Karl
Karl

Reputation: 5733

Data structure for storing huge number of indices, each pointing to a set

I am using a red black tree implementation in C++ (std::map), but currently, I see that my unsigned long long int indices get bigger and bigger, for larger experiment. I am going for 700,000,000 indices, and each index stores a std::set that contains a few more int elements (about 1-10). We got 128 GB RAM, but I see that we start to run short of it; in fact, if possible, I wanna go down even to 1,000,000,000 indices, if possible, in my experiment.

I gave this some thought, and was thinking about a forest of several maps put together. Basically, after a map hits a certain size threshold (or perhaps when bad_alloc starts to be thrown), save it to disk, clear it off the memory and then create another map and keep on doing until I got all indices. However, during the loading part, this will be very inefficient, as we can only hold one map in the RAM at a time. Worse, we need to check all maps for consistency.

So in this case, what are some of the data structure should I be looking for?

Upvotes: 1

Views: 1686

Answers (3)

rici
rici

Reputation: 241971

From your description, I think you have this:

typedef std::map<long long, std::set<int>> MyMap;

where the map is very big, and the individual sets are quite small. There are several sources of overhead here:

  • the individual entries in the map, each of which is a separate allocation;
  • the individual entries in the sets, ditto;
  • the structures which describe each set, independent of their contents.

With standard library components, it's not possible to eliminate all of these overheads; the semantics of associative containers pretty well mandates the individual allocation of each entry, and the use of red-black trees requires the addition of several pointers to each entry (in theory, only two pointers are required, but efficient implementation of iterators is difficult without parent pointers.)

However, you can reduce the overhead without losing functionality by combining the map with the sets, using a datastructure like this:

typedef std::set<std::pair<long long, int>> MyMap;

You can still answer all the same queries, although a few of them are slightly less convenient. Remember that std::pair's default comparator sorts in lexicographical order, so all of the elements with the same first value will be contiguous. So you can, for example, query whether a given index has any ints associated with it by using:

it = theMap.lower_bound(std::make_pair(index, INT_MIN));
if (it != theMap.end() && it->first == index) {
  // there is at least one int associated with index
}

The same call to lower_bound will give you a begin iterator for the ints associate with the key, while a call toupper_bound(std::make_pair(key, INT_MAX))` will give you the corresponding end iterator, so you can easily iterate over all the values associated with a given key.

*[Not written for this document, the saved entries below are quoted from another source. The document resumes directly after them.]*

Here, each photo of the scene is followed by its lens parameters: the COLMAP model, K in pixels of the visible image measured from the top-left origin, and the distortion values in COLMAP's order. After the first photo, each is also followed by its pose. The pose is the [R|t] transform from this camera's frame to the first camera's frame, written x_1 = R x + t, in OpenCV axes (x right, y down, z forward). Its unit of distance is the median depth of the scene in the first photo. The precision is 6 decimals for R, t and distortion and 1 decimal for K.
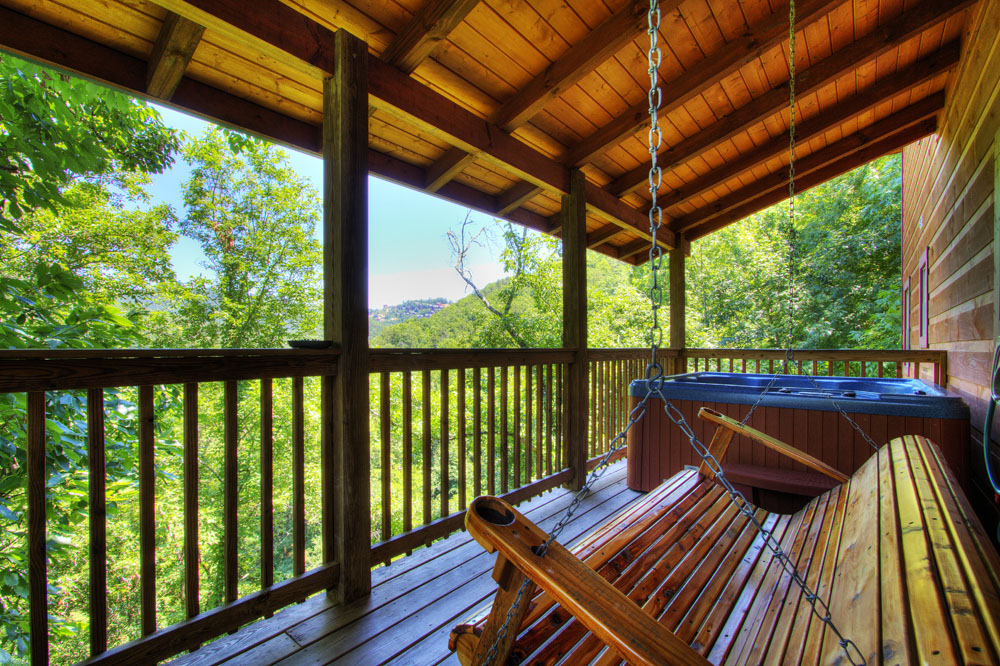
lens RADIAL K [[457.2, 0, 496.7], [0, 457.2, 347.2], [0, 0, 1]] dist [-0.015755, -0.000535]
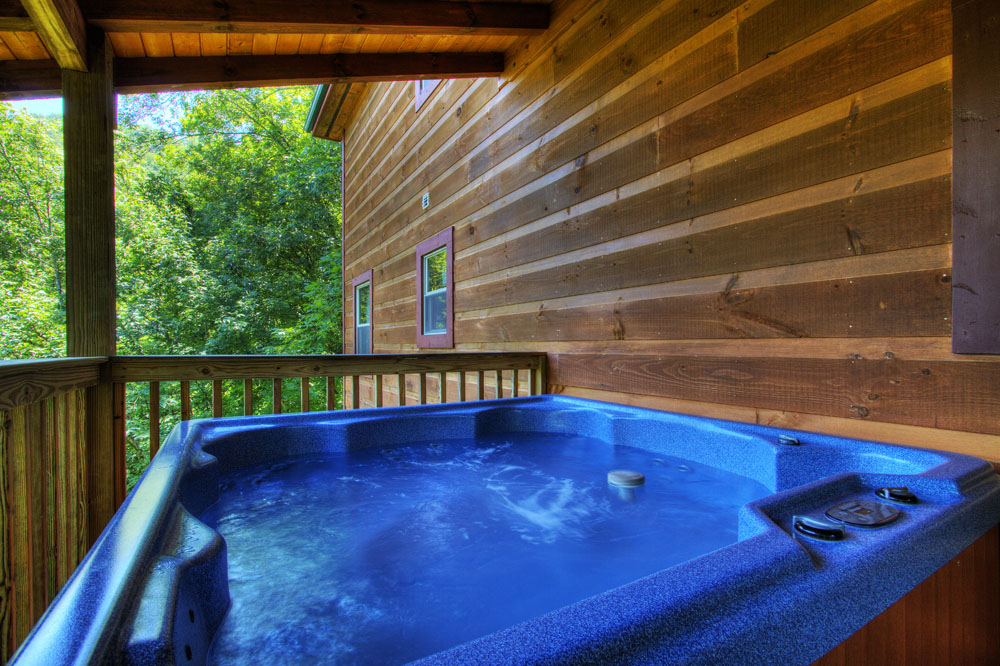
lens RADIAL K [[457.2, 0, 496.7], [0, 457.2, 347.2], [0, 0, 1]] dist [-0.015755, -0.000535]
pose [[0.343629, -0.009104, 0.939061, 0.204412], [0.005366, 0.999956, 0.007731, -0.007005], [-0.939090, 0.002382, 0.343663, 0.686456]]
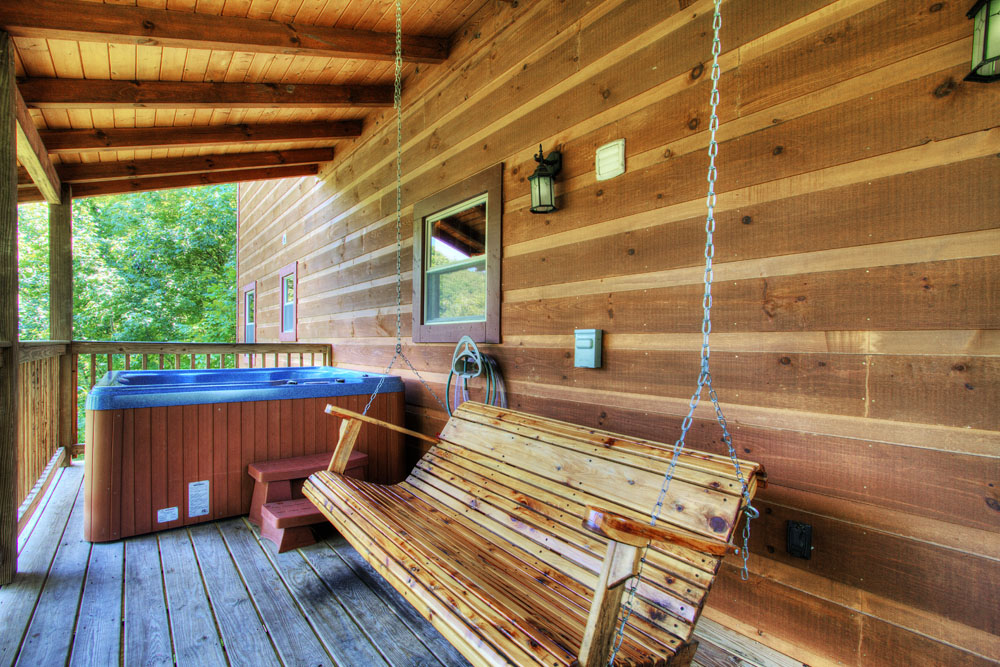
lens RADIAL K [[457.2, 0, 496.7], [0, 457.2, 347.7], [0, 0, 1]] dist [-0.015755, -0.000535]
pose [[0.207657, -0.009688, 0.978154, -0.192594], [-0.008395, 0.999896, 0.011686, -0.001225], [-0.978166, -0.010638, 0.207554, 0.199927]]
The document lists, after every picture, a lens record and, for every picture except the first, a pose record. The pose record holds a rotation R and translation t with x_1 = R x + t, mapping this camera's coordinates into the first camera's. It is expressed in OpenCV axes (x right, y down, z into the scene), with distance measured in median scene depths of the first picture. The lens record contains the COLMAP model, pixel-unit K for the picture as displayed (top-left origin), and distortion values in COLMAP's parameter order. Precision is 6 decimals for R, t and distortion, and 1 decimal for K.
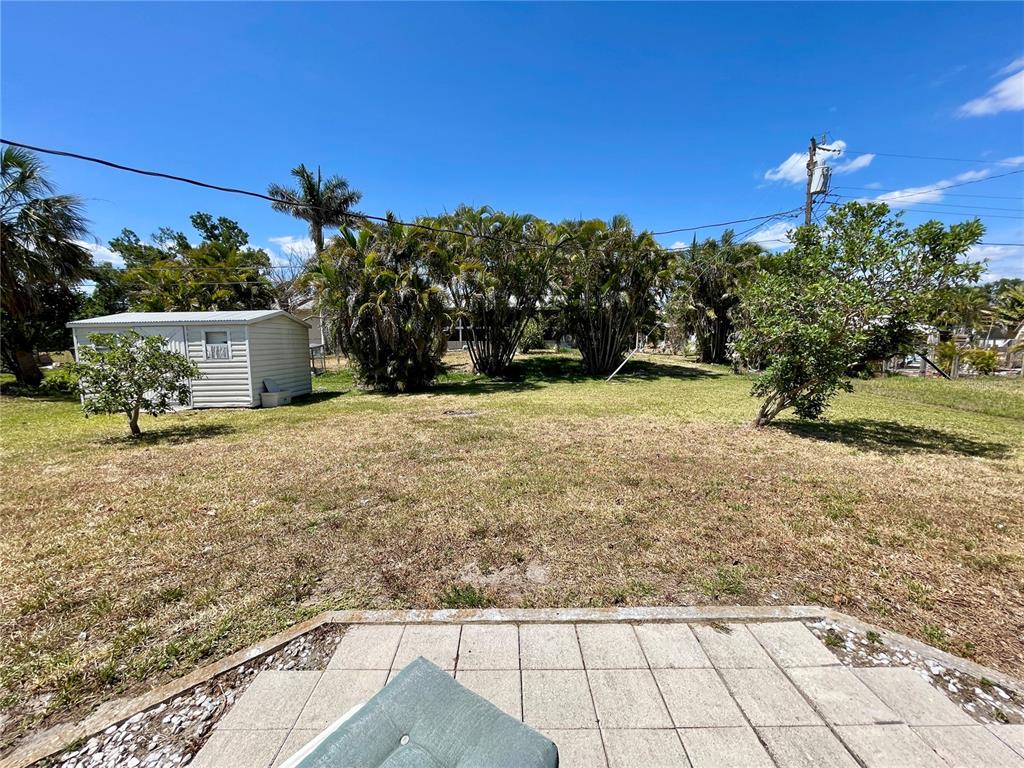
lens RADIAL K [[412.3, 0, 511.5], [0, 412.3, 381.5], [0, 0, 1]] dist [-0.002849, -0.000101]
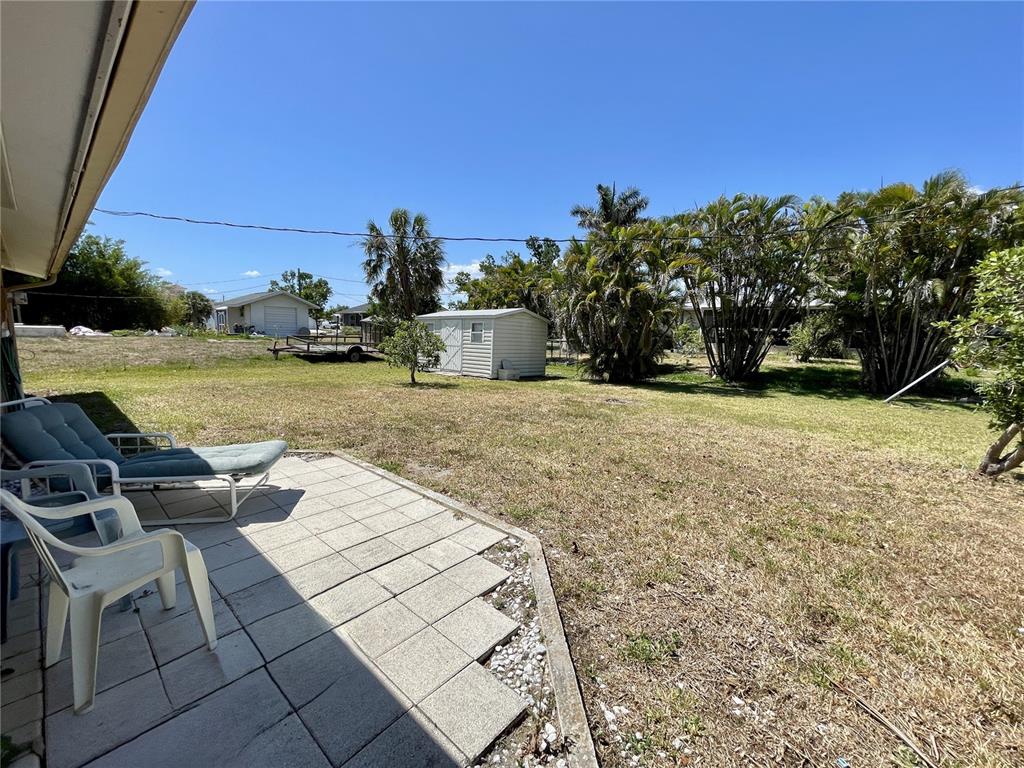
lens RADIAL K [[412.3, 0, 516.1], [0, 412.3, 385.3], [0, 0, 1]] dist [-0.002849, -0.000101]
pose [[0.750035, 0.111773, -0.651886, 0.292391], [-0.109995, 0.992971, 0.043700, 0.013461], [0.652188, 0.038928, 0.757057, 0.008505]]
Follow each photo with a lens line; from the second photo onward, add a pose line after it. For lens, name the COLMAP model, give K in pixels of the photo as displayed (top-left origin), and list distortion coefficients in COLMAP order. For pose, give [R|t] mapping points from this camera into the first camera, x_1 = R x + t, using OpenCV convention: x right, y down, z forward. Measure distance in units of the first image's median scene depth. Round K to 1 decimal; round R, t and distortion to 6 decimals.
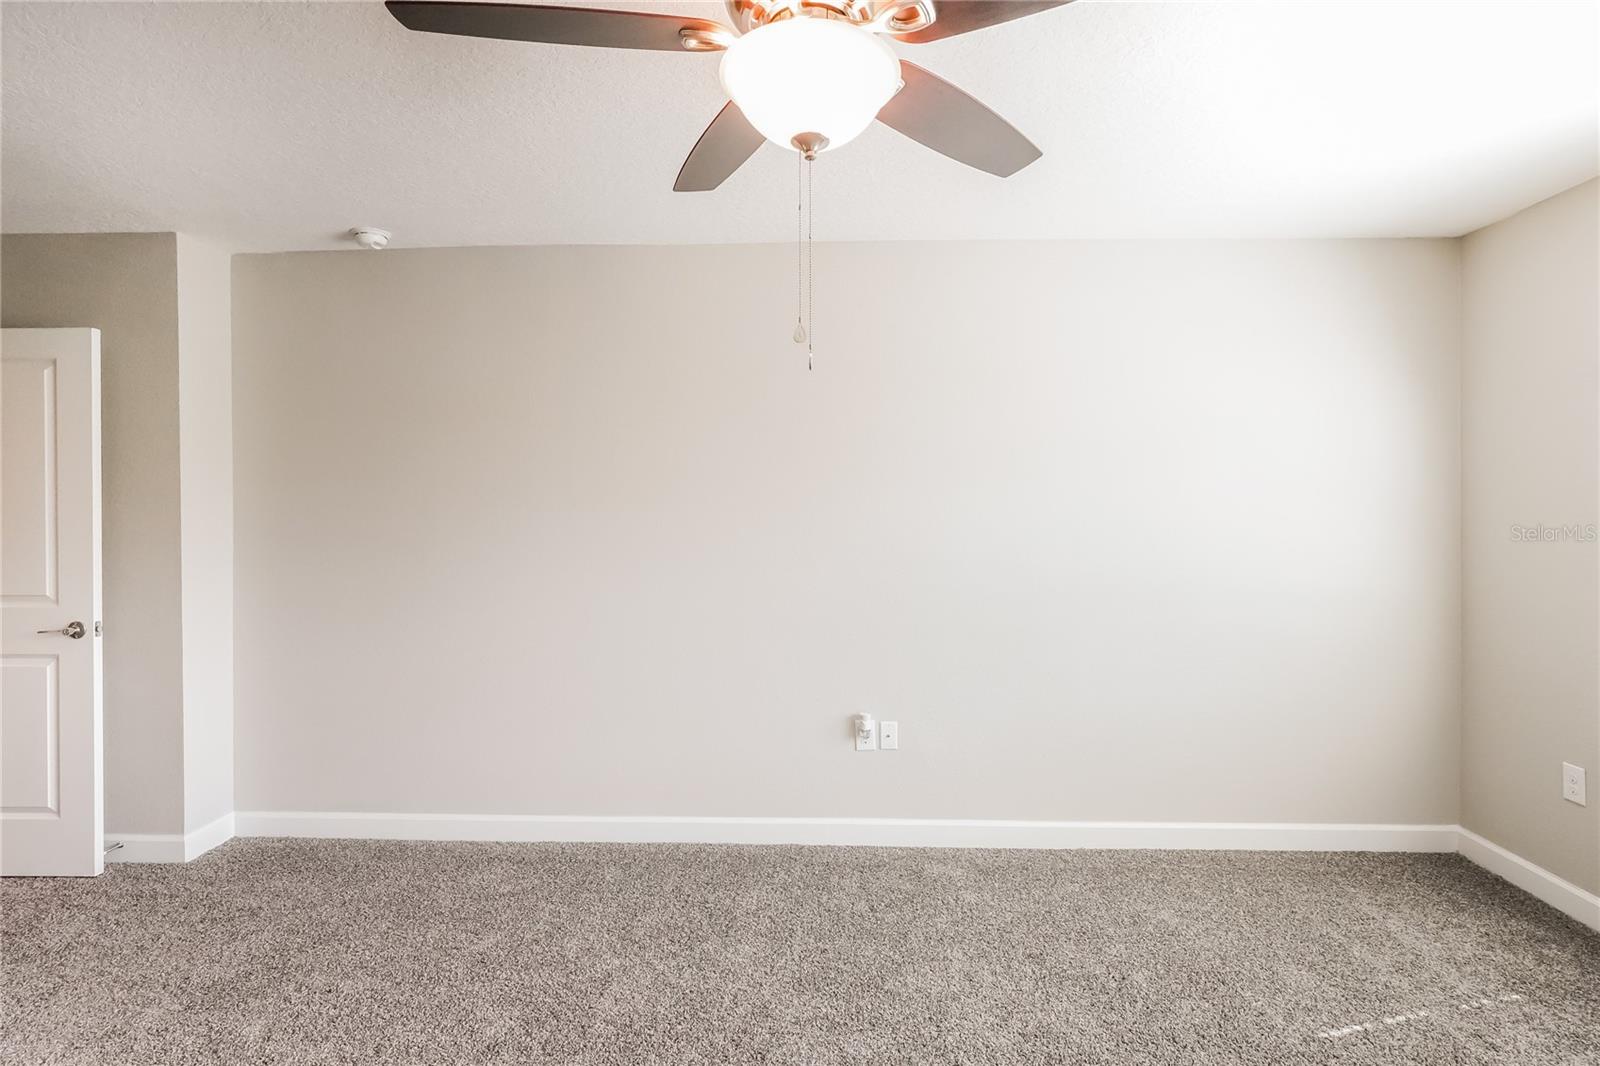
lens RADIAL K [[788.7, 0, 811.1], [0, 788.7, 503.9], [0, 0, 1]] dist [-0.032639, 0.027912]
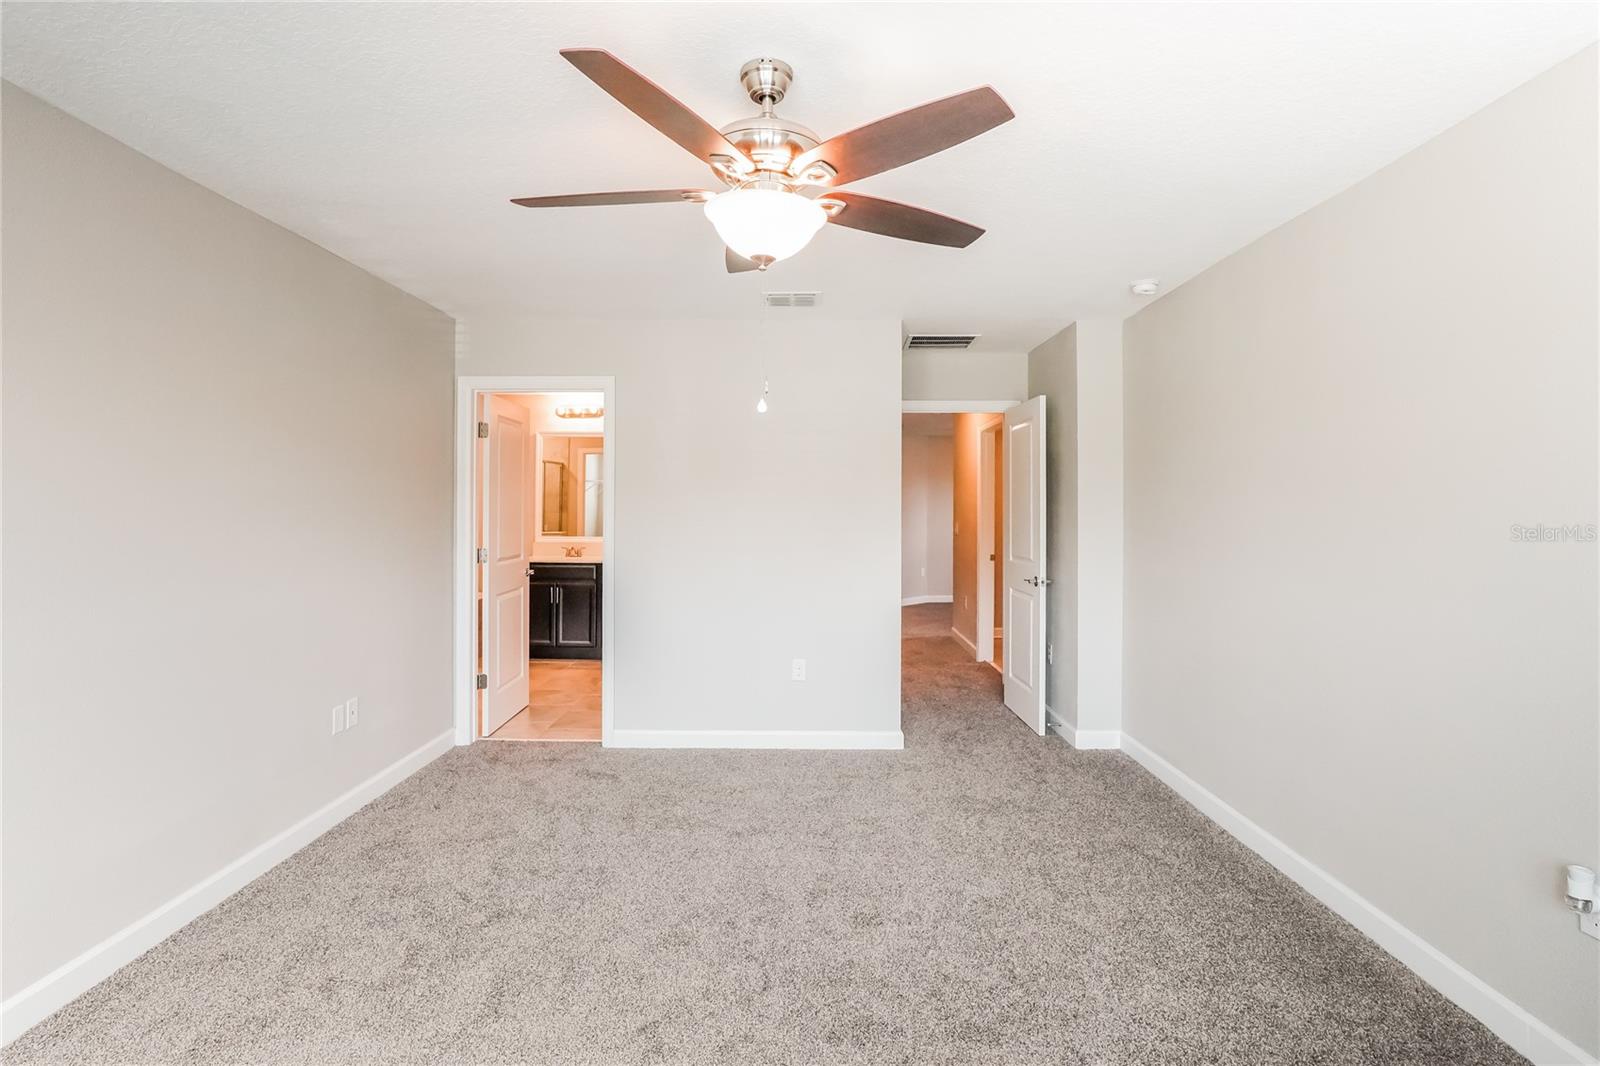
lens RADIAL K [[788.7, 0, 811.1], [0, 788.7, 503.9], [0, 0, 1]] dist [-0.032639, 0.027912]
pose [[0.049143, 0.007296, -0.998765, 0.638313], [0.011879, 0.999898, 0.007889, -0.019854], [0.998721, -0.012252, 0.049051, 0.424450]]
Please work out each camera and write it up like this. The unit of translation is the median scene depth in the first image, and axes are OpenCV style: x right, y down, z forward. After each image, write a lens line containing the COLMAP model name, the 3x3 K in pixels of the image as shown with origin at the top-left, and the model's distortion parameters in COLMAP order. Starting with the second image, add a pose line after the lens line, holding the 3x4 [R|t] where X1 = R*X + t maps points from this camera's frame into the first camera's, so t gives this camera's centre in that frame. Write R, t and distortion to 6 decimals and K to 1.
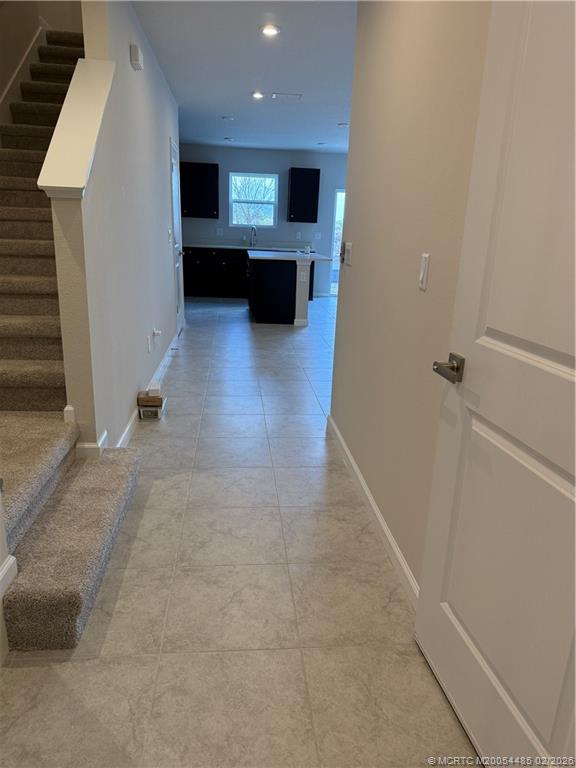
lens RADIAL K [[545.8, 0, 291.4], [0, 545.8, 388.9], [0, 0, 1]] dist [0.047431, -0.042510]
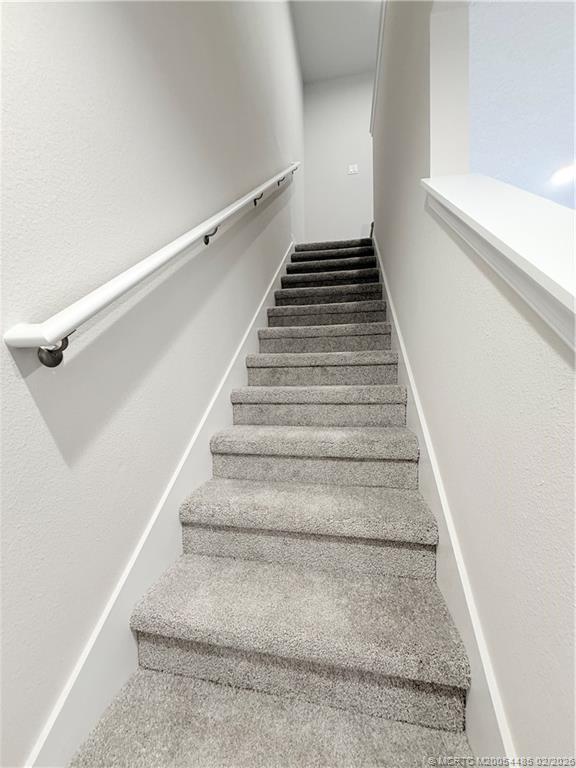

That still might not be enough to store 700 million indices with associated sets of integers in 128GB unless the average set size is really small. The next step would have to be a b-tree of some form, which is not in the standard library. B-trees avoid the individual entry overhead by combining a number of entries into a single cluster; that should be sufficient for your needs.

Upvotes: 2

zaufi
zaufi

Reputation: 7129

it looks like it is time to switch to B-trees (may be B+ or B*) -- this structure used in databases to manage indices. take a look here -- this is replacement for std-like associative containers w/ btree inside... but btrees can be used to keep indices in memory and on disk...

Upvotes: 2

eladidan
eladidan

Reputation: 2644

For such a large scale dataset, you should really work with a proper database server such as an SQL server. These servers are intended to work with cached large-scale datasets. An SQL server saves the data to a permenant cache such as a HDD, while maintaining good read/write performance by caching frequently accessed pages etc.